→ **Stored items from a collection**
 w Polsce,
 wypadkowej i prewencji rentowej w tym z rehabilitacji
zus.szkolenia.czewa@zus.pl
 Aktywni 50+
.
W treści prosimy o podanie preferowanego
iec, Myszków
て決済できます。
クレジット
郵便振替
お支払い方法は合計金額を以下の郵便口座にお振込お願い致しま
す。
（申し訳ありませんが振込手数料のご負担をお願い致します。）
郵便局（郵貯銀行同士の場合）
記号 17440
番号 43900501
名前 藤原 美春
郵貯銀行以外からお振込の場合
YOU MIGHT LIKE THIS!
---
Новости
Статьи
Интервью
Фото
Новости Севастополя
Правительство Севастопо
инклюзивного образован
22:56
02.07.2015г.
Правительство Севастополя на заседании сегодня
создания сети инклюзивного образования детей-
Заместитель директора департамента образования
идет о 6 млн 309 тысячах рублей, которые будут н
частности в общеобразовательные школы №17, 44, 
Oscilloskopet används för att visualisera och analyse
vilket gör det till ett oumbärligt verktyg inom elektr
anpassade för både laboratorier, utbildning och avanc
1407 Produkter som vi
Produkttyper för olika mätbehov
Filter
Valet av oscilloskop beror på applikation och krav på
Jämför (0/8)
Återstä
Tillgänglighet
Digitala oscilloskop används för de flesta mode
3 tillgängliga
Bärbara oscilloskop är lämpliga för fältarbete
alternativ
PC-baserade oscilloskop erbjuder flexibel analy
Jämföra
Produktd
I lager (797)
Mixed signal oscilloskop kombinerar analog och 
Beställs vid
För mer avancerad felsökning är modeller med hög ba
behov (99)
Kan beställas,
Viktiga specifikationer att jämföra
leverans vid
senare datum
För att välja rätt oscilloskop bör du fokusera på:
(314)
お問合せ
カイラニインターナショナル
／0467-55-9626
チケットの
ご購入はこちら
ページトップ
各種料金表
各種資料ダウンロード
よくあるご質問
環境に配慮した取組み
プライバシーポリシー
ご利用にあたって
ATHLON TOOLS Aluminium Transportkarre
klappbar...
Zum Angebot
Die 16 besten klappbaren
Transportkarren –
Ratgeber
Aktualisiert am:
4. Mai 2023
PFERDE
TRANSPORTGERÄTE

→ **Work request**
Could you return exactly the lines above from the line with "wypadkowej i prewencji" to the line with "YOU MIGHT LIKE THIS!", both included, and nothing else?

→ **Written response**
 wypadkowej i prewencji rentowej w tym z rehabilitacji
zus.szkolenia.czewa@zus.pl
 Aktywni 50+
.
W treści prosimy o podanie preferowanego
iec, Myszków
て決済できます。
クレジット
郵便振替
お支払い方法は合計金額を以下の郵便口座にお振込お願い致しま
す。
（申し訳ありませんが振込手数料のご負担をお願い致します。）
郵便局（郵貯銀行同士の場合）
記号 17440
番号 43900501
名前 藤原 美春
郵貯銀行以外からお振込の場合
YOU MIGHT LIKE THIS!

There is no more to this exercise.